Plus tard dans la journée, Yuzuki alla trouver Atsutane après les cours.
« Salut. Il parait que tu peux m'aider à mieux gérer mon stress.» lança-t-elle sans ambages.
« Ce n'est pas le moment.» répondit l'étudiant.
« Oh ? Serait-on en rupture de stock ?»
« Non mais … attends je te connais toi. T'es la copine à Ichinose !» fit Atsutane en la montrant du doigt.
« Hahaha ! J'en connais qui t'étriperais pour avoir osé. Mais je le connais en effet. Et il s'intéresse à toi.» répondit Yuzuki en s'approchant.
« Moi mais … »
« Ouais. Toi ainsi que tes deux copains.» continua-t-elle avec un sourire qui n'augurait rien de bon.
« Je ne vois pas de quoi tu parles. Je dois y aller.» reprit Atsutane.
« Tiens donc. Ce doit être pour ça que tu m'as répondu que ce n'était pas le moment, et surtout, que tu es nerveux. Guren est au courant que ton existence. Mais toi, tu ne sais pas de quoi il est capable. C'est pas un tendre quand il veut tu sais.»
« Et alors ? J'ai pas peur de lui.» dit l'étudiant en se retournant.
« Oui, parce que tu t'imagines que ton fournisseur va te couvrir. Si c'est le cas tu connais bien mal les arcanes du pouvoir. Ton dealer ne fait pas le poids face à la tête des Hiiragi, et si c'est celui auquel je pense, il préfèrera te balancer toi et tes potes. Après tout, il lui suffira de dire que vous avez pillé le stock de pilules. Tandis que si tu frappes le premier, tu auras au moins quelqu'un au sommet pour te défendre.» développa Yuzuki.
« Sauf que je suis pas une balance.»
« Toi non, mais ton fournisseur n'hésitera pas lui. Il voudra conserver sa place. Face à ça, vous ne pesez pas lourd dans la balance. Vous n'êtes que des gens du peuple. Sans compter que vous êtes facilement remplaçables. Alors dis-moi : c'est bien un gars du sommet n'est-ce pas ?»
La surprise qu'elle soit au courant ainsi que la peur qui passa brièvement donnèrent confirmation à Yuzuki.

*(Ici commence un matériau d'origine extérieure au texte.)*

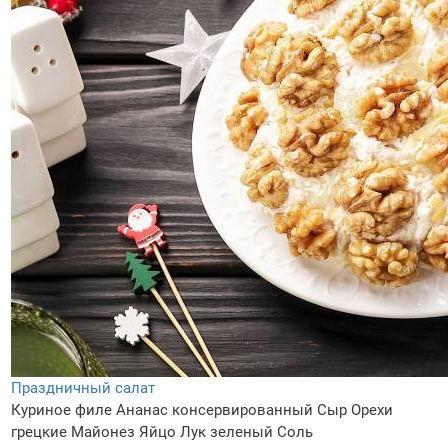
Праздничный салат
Куриное филе
Ананас консервированный
Сыр
Орехи
грецкие
Майонез
Яйцо
Лук зеленый
Соль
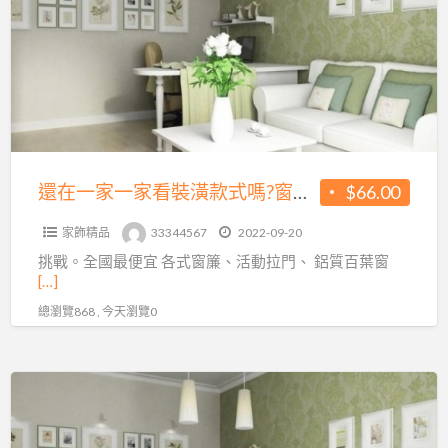
家
一
家
看
裝
潢
款
還在一家一家看裝潢款式嗎?窗簾、壁紙、地板、富居福科店讓你一趟搞定!!!
$66.00
式
家飾精品
33344567
2022-09-20
嗎?
挑戰。全國最便宜 各式窗簾、活動拉門、 鋁質百葉窗
窗
[…]
簾、
總瀏覽868 , 今天瀏覽0
壁
紙、
地
富
板、
居
富
福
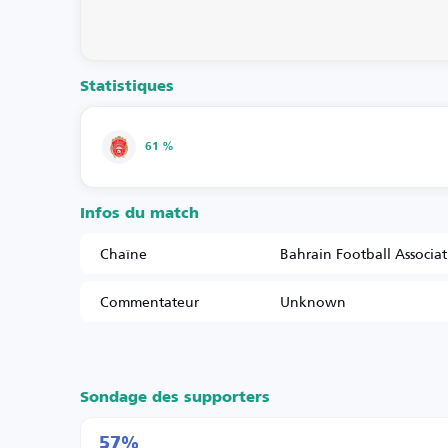
Statistiques
61 %
Infos du match
Chaîne
Bahrain Football Associa
Commentateur
Unknown
Sondage des supporters
57%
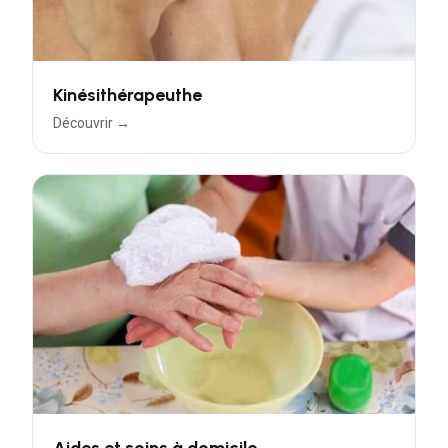
Kinésithérapeuthe
Découvrir →
Aides et soins à domicile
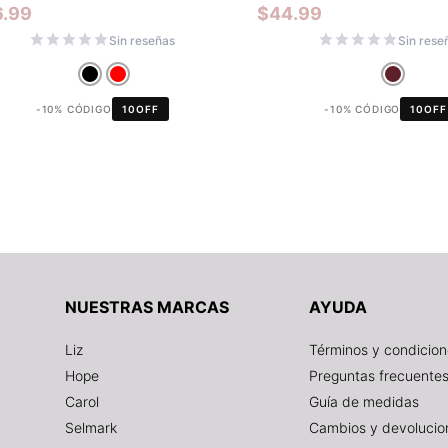
6.99
$
44.99
Sin reseñas
Sin rese
-10% CÓDIGO
10OFF
-10% CÓDIGO
10OFF
NUESTRAS MARCAS
AYUDA
Liz
Términos y condicio
Hope
Preguntas frecuente
Carol
Guía de medidas
Selmark
Cambios y devolucio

« Je te remercie. Maintenant … voyons un peu. Est-il issu d'une branche basse ?»
Pas de réaction.
« Est-ce un Hiiragi ?»
Atsutane baissa rapidement les yeux.
« Ah carrément. Remarque ils doivent avoir tous les accès. Franchement, je ne sais pas ce que tu as dans la tête. Comme si les soldats n'allaient pas se rendre compte que la baisse de leur stock de drogue.»
Astutane eut l'air mal à l'aise. Il s'en doutait dans le fond, que c'était dangereux comme jeu. Il s'était rapidement sentit important et avait oublié ce danger.

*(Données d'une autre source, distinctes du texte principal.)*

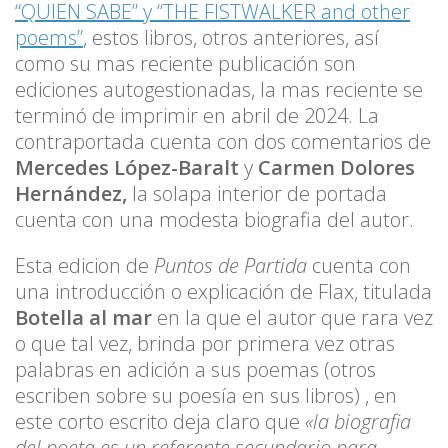
“QUIEN SABE” y “THE FISTWALKER and other
poems”
, estos libros, otros anteriores, así
como su mas reciente publicación son
ediciones autogestionadas, la mas reciente se
terminó de imprimir en abril de 2024. La
contraportada cuenta con dos comentarios de
Mercedes López-Baralt
y
Carmen Dolores
Hernández,
la solapa interior de portada
cuenta con una modesta biografia del autor.
Esta edicion de
Puntos de Partida
cuenta con
una introducción o explicación de Flax, titulada
Botella al mar
en la que el autor que rara vez
o que tal vez, brinda por primera vez otras
palabras en adición a sus poemas (otros
escriben sobre su poesía en sus libros) , en
este corto escrito deja claro que
«la biografia
del poeta es un referente secundario para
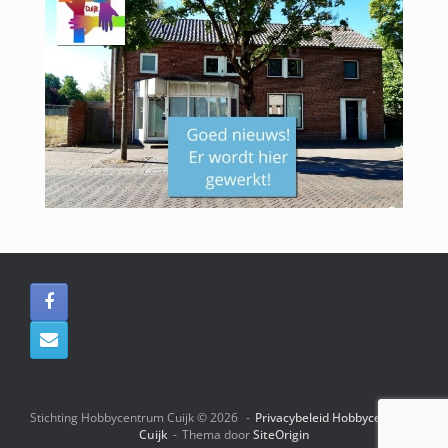
Stichting Hobbycentrum Cuijk © 2026
Privacybeleid Hobbycentrum
Cuijk
Thema door
SiteOrigin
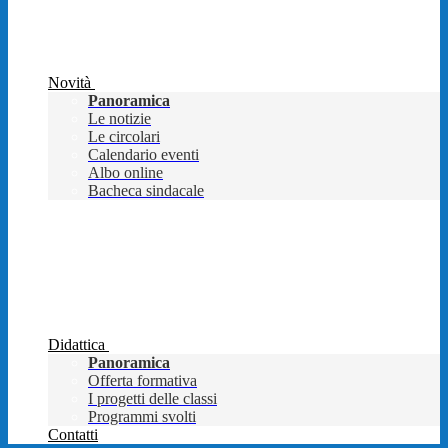
Novità
Panoramica
Le notizie
Le circolari
Calendario eventi
Albo online
Bacheca sindacale
Didattica
Panoramica
Offerta formativa
I progetti delle classi
Programmi svolti
Contatti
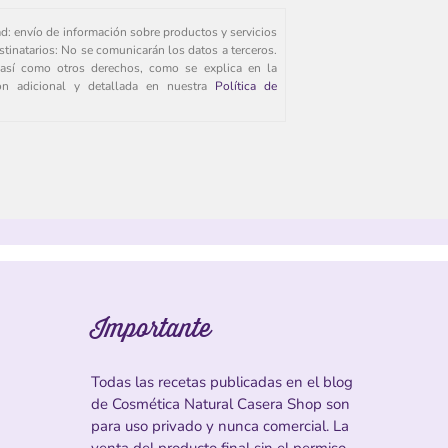
ad: envío de información sobre productos y servicios
stinatarios: No se comunicarán los datos a terceros.
s, así como otros derechos, como se explica en la
ión adicional y detallada en nuestra
Política de
Importante
Todas las recetas publicadas en el blog
de Cosmética Natural Casera Shop son
para uso privado y nunca comercial. La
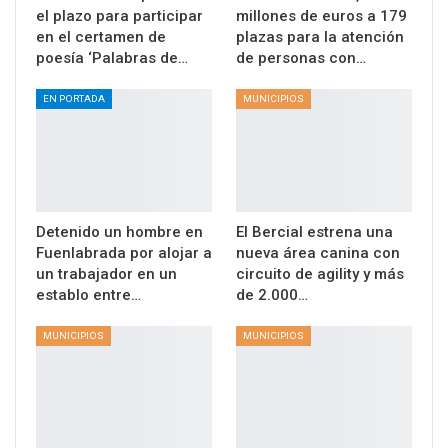
el plazo para participar
millones de euros a 179
en el certamen de
plazas para la atención
poesía ‘Palabras de…
de personas con…
EN PORTADA
MUNICIPIOS
Detenido un hombre en
El Bercial estrena una
Fuenlabrada por alojar a
nueva área canina con
un trabajador en un
circuito de agility y más
establo entre…
de 2.000…
MUNICIPIOS
MUNICIPIOS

« Comment t'as pu l'approcher ? C'est lui qui est venu à toi ?»
Silence.
« Tu y es allé ? Tu devais le connaître et tu lui as demandé un service, contre espèces sonnantes et trébuchantes.» poursuivit la brune.
L'étudiant déglutit tout en affichant une expression coupable.

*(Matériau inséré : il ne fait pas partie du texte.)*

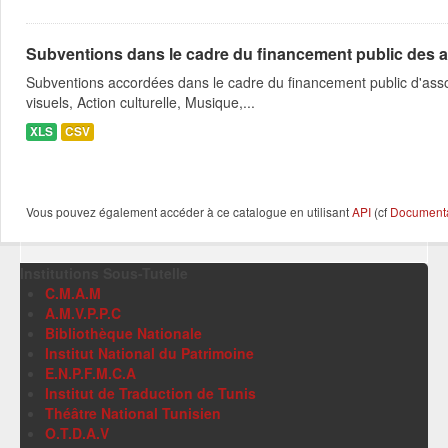
Subventions dans le cadre du financement public des a
Subventions accordées dans le cadre du financement public d'asso
visuels, Action culturelle, Musique,...
XLS
CSV
Vous pouvez également accéder à ce catalogue en utilisant
API
(cf
Documentat
Institutions Sous-Tutelle
C.M.A.M
A.M.V.P.P.C
Bibliothèque Nationale
Institut National du Patrimoine
E.N.P.F.M.C.A
Institut de Traduction de Tunis
Théâtre National Tunisien
O.T.D.A.V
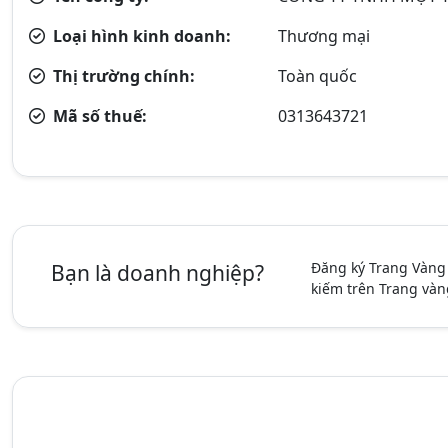
Loại hình kinh doanh:
Thương mại
Thị trường chính:
Toàn quốc
Mã số thuế:
0313643721
Đăng ký Trang Vàng
Bạn là doanh nghiệp?
kiếm trên Trang vàn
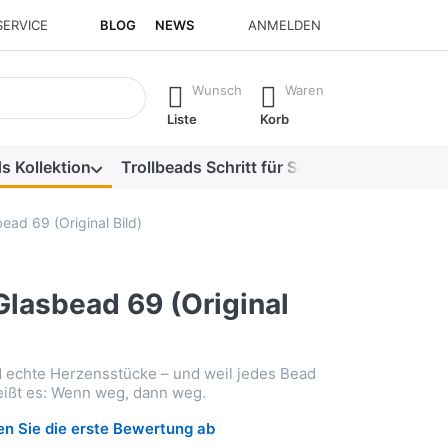
SERVICE
BLOG
NEWS
ANMELDEN
isch erste Ergebnisse. Drücken Sie die Eingabetaste, um alle 
Wunsch
Waren
Liste
Korb
s Kollektion
Trollbeads Schritt für Schritt
Alle Produk
ead 69 (Original Bild)
Glasbead 69 (Original
d echte Herzensstücke – und weil jedes Bead
heißt es: Wenn weg, dann weg.
n Sie die erste Bewertung ab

« Bien. J'ai ce que je voulais.» conclut Yuzuki en pivotant les talons.
« Je peux pas te laisser aller tout raconter au lieutenant-colonel.» dit-il d'un trait.
« Tu n'as pas le choix. J'ai passé huit ans entre les mains d'un vampire sadique alors t'inquiètes pas que je sais me défendre. Mais surtout, il saura tout de suite ce qui se passe et viendra directement te demander des comptes. Ensuite, parce que je vais faire tout ce que je peux pour te défendre. Mieux vaut moi que les militaires.» rétorqua Yuzuki en faisant volte-face.
Elle lui tourna le dos et quitta l'endroit.